Although subclinical disease is becoming increasingly recognized [95], many questions concerning the clinical significance of subclinical disease remain. Longitudinal studies are needed to determine risk factors for disease progression, the time period over which the transition from subclinical to clinically relevant disease occurs, and whether early interventions can improve outcomes.

Specific Clinical Phenotypes of Disease

Identifying specific clinical phenotypes of disease is paramount, because doing so may provide insight into the pathobiology of disease [96]. Patients with IPF and either disproportionate pulmonary hypertension or concurrent emphysema are believed by some experts to represent distinct clinical phenotypes of disease, and investigation of these concurrent processes has furthered our understanding of the heterogeneous clinical course.
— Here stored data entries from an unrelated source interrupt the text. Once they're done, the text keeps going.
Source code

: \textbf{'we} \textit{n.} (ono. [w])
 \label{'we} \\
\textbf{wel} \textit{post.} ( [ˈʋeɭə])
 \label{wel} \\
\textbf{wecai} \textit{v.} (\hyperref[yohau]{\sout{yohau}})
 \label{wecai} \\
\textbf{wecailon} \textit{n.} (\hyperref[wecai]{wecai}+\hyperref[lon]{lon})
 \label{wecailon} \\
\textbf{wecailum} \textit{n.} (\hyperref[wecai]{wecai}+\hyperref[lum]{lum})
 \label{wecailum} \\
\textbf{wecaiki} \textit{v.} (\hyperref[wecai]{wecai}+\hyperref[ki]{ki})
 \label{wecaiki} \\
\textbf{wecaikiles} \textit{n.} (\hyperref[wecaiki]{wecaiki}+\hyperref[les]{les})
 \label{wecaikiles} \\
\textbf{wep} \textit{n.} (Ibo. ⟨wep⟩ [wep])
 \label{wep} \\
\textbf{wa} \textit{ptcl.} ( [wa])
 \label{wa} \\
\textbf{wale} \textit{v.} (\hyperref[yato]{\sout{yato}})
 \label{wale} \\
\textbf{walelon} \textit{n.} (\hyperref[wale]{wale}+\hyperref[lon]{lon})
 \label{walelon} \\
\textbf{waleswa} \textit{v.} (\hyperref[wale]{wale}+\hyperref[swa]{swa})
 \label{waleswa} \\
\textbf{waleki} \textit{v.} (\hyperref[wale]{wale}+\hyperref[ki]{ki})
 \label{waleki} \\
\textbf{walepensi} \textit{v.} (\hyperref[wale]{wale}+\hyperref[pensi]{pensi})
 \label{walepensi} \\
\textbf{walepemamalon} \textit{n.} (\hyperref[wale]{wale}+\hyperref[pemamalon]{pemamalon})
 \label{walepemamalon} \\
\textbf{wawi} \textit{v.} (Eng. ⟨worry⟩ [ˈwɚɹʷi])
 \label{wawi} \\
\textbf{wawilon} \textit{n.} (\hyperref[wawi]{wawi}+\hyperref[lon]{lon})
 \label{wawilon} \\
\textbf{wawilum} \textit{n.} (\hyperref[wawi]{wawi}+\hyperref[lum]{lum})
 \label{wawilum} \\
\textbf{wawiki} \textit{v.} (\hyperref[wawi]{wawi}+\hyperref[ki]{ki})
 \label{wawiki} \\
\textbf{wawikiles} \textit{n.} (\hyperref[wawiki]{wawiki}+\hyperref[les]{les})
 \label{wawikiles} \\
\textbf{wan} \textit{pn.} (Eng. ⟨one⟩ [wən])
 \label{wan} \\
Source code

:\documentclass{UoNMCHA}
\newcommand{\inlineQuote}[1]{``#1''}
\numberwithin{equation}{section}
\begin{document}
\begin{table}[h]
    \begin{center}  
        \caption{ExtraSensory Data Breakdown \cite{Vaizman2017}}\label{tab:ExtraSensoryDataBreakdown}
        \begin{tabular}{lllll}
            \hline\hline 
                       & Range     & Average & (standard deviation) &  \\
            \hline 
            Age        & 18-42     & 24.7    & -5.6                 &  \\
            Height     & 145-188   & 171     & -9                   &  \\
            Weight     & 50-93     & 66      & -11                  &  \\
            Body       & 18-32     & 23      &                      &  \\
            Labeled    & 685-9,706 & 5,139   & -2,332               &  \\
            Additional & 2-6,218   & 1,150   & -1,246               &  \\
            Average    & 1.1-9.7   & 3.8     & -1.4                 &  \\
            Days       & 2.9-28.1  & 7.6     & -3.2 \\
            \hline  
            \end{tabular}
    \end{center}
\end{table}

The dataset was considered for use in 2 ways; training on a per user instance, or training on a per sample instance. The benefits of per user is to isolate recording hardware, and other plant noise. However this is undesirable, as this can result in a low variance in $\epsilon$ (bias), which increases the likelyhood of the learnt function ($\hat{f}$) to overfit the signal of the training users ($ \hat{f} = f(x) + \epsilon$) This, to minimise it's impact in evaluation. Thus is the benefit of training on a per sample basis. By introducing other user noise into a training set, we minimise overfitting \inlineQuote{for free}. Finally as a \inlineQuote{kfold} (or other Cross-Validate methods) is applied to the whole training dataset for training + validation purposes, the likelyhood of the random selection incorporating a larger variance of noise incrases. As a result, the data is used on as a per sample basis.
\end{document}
IPF with Pulmonary Hypertension

The development of pulmonary hypertension in patients with IPF was once believed to be due to vascular obliteration from pulmonary fibrosis. However, in several studies investigators have not found a clear association between the severity of fibrosis and the presence or severity of pulmonary hypertension, suggesting that additional factors are involved [97,98,99]. Regardless of the underlying mechanisms that lead to the development of pulmonary hypertension, its presence negatively impacts survival [39, 98, 100, 101].

Combined Pulmonary Fibrosis and Emphysema

There is increasing recognition of the coexistence of pulmonary fibrosis and emphysema (a syndrome termed combined pulmonary fibrosis and emphysema [CPFE] ) within individual patients. CPFE is characterized by relatively preserved static and forced lung volumes, a disproportionately reduced diffusing capacity, and a high prevalence of pulmonary hypertension [102, 103]. In patients with apparent IPF, concurrent evidence of emphysema on HRCT imaging ranges from 18.8% to 50.9%, and the median survival in such patients is estimated at 2.1–8.5 years [104]. It remains unclear if patients with CPFE have a worse survival compared to those with IPF alone. Mejía and colleagues suggested that the reduced survival among subjects with CPFE compared to IPF subjects was due to the presence of pulmonary hypertension in patients with CPFE [105].

Summary

Over the past two decades, results from multiple studies have advanced our understanding of the natural history of IPF. It has become evident that IPF, once thought to be a steadily progressive disease in all patients, may actually follow any number of different courses. This heterogeneity makes it impossible to confidently determine how the disease will behave over time in an individual patient. However, given this knowledge investigators may now embark on studies to explain this variability and tease out the pathobiologic mechanisms that drive it. Epidemiologic studies suggest that IPF should no longer be considered an orphan disease, especially considering that mortality rates are similar to those associated with some common malignancies. Case-control studies have revealed potential exposures for disease development, but these studies are subject to a number of potential biases. Maintaining the momentum of clinical research and propelling the field forward will require carefully planned, well-designed studies to further decipher disease heterogeneity, identify additional risk factor for disease development, and determine how to prevent and treat this devastating disease.